Learning and assessment
The programme adopts a range of teaching methods in order to provide a varied experience, allowing all students to learn appropriately.
Some modules take place on the wider faculty arena, bringing students into contact with students of other disciplines. In your first year, you will typically be in lectures, workshops and seminar groups with other students from your degree programme. You will also have individual and group tutorials with your Personal Tutor to develop your learning skills and style. In your second year, you will experience teaching styles similar to those in year one but also encouraging you to apply your developing skills to constructing research approaches and projects. In your final year you will apply those skills to more independent work on a dissertation and in a work placement as well as applying the knowledge acquired in previous years to two specialist crime modules.
Assessment varies by module. Assessment methods include individual and group presentations, essays, reports and examinations. Students are offered opportunities to present formative assessment in all modules where this is feasible. The assessment diet is incremental: a maximum of 2,000 words or the equivalent per module in the first year, graduating in length to offer the opportunity for a major piece of academic work and a work-related academic analysis in your final year.
You'll be assigned a Personal Academic Tutor who has regular and weekly ‘drop-in’ slots available. Appointments outside of these hours can also be arranged.
You'll also be assigned a personal tutor to supervise your dissertation.
Our academic expertise in the field of Sociology and Crime ensures that programme content and delivery is research-led, contemporary and robustly informed.
We have an experienced, highly-qualified and strongly research-active teaching team. The programme will be taught by existing experienced staff with strong research records who have published widely in sociology, social policy, criminal justice and vocational and professional subjects such as education and social work.

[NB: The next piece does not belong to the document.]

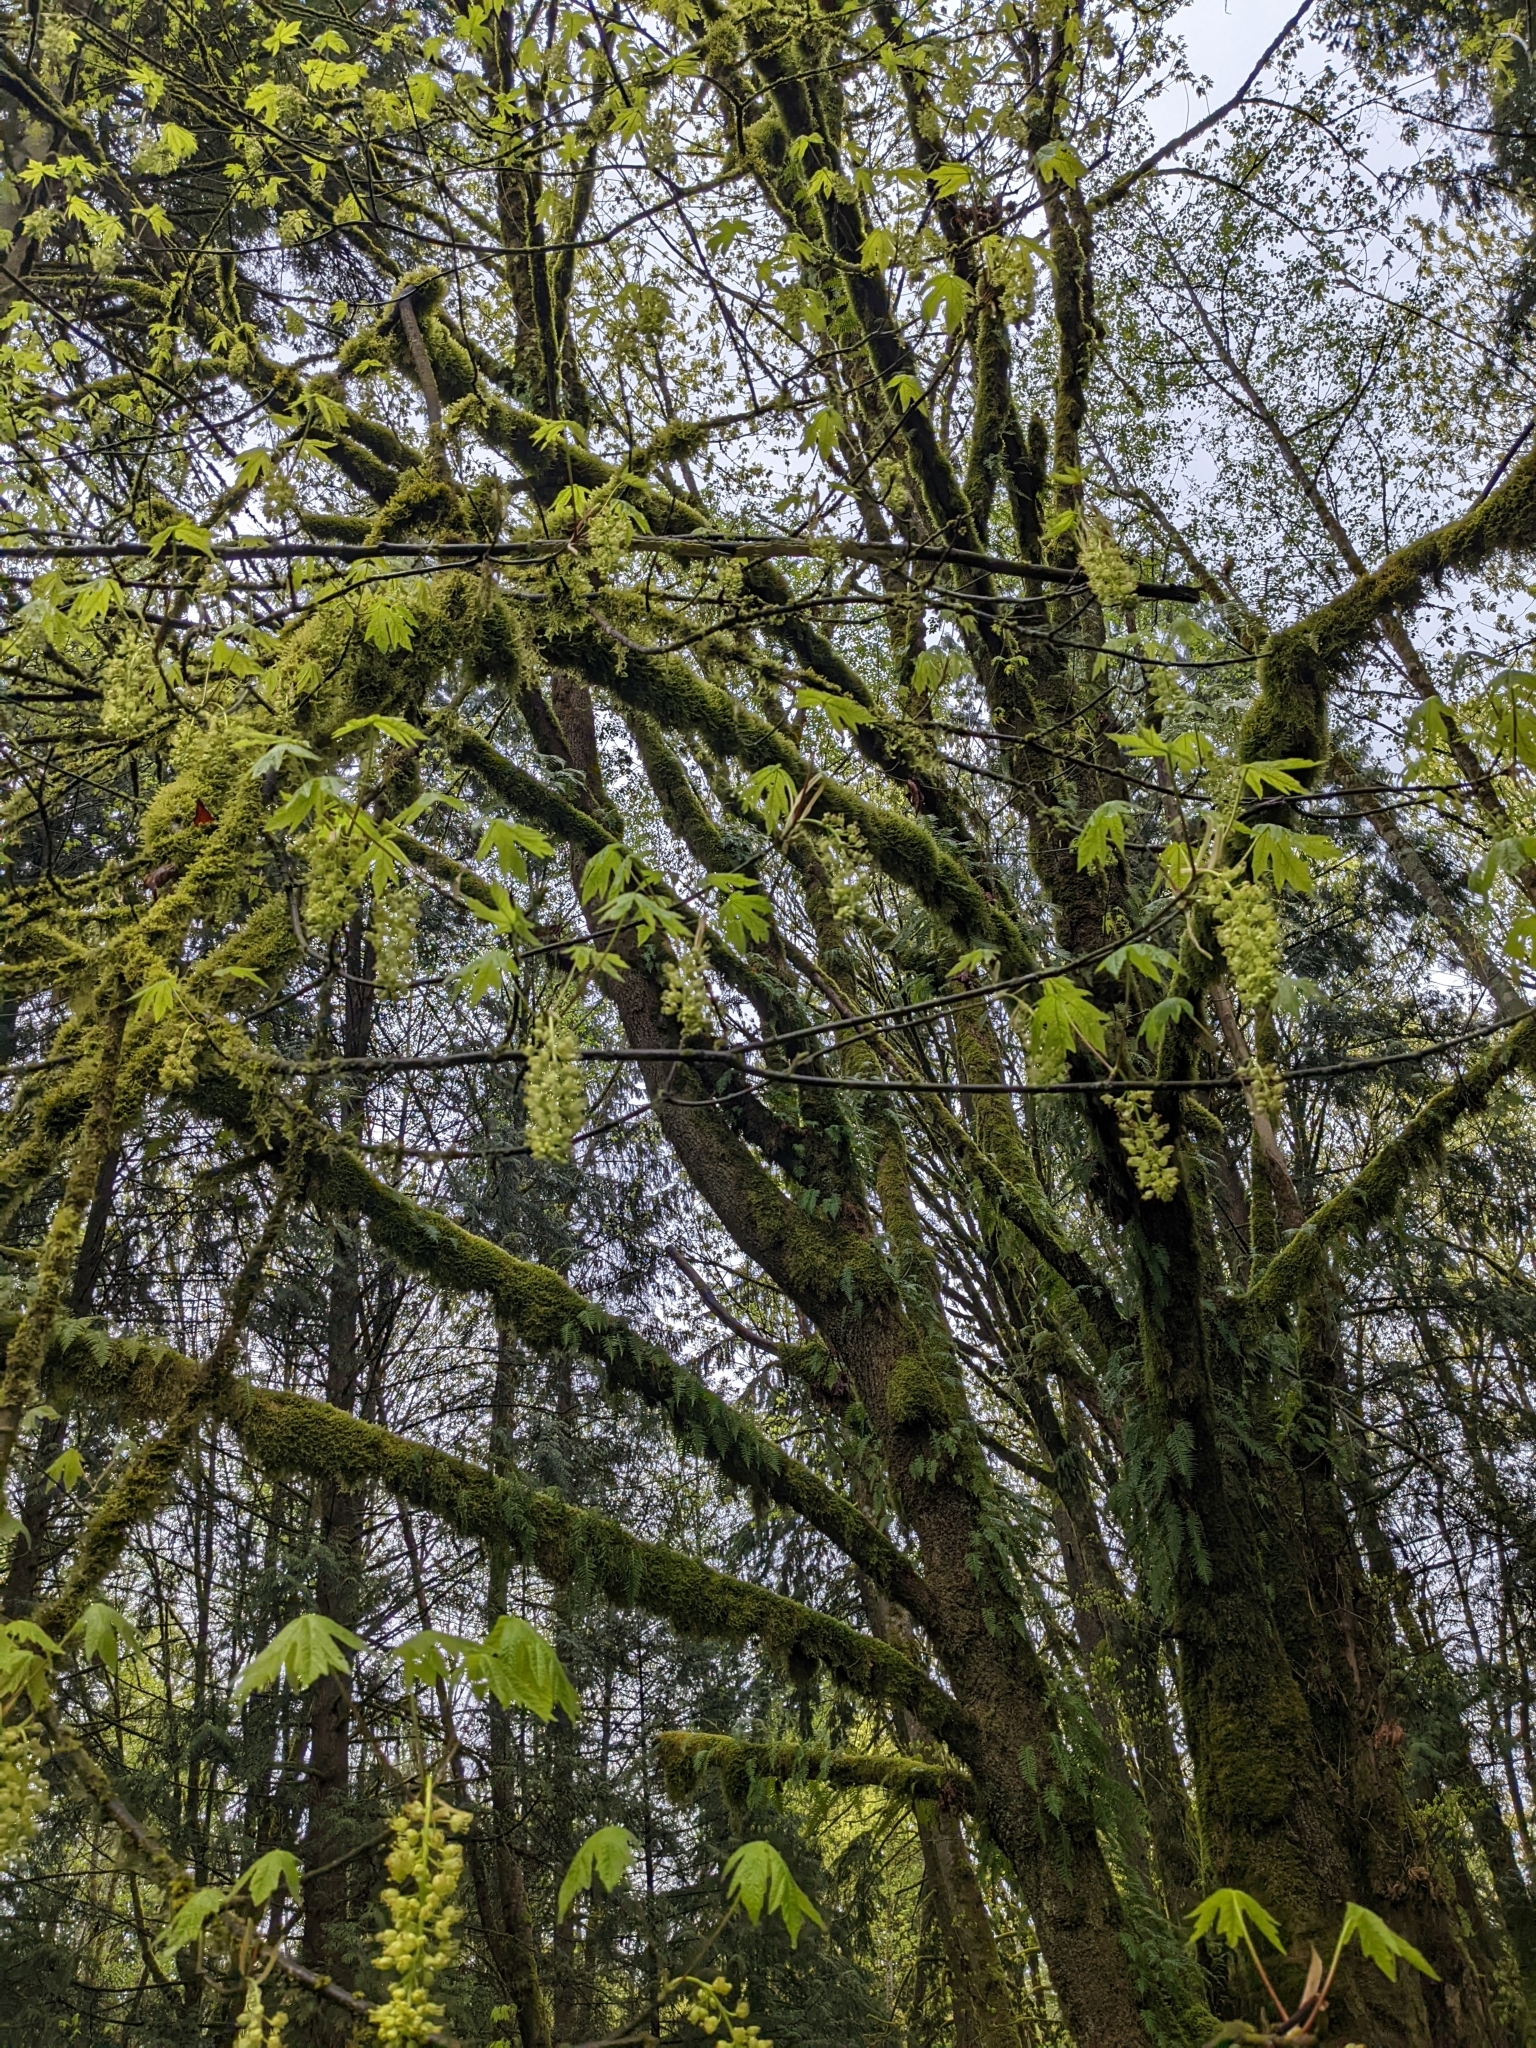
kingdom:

Formal lectures facilitate the acquisition of knowledge and understanding at the early stages of the course. As it progresses, the main emphasis is on self-directed research and evaluation of related literature; students will be supported in these by individual supervisors. These aspects further develop the research-informed nature of the curriculum.
The dissertation module provides a major opportunity to demonstrate competence in the execution of desktop and/or empirical research and autonomy in data-handling and critical interpretation in a research context. The ability to deal with complex issues and solve problems will be enhanced by effective reflective practice.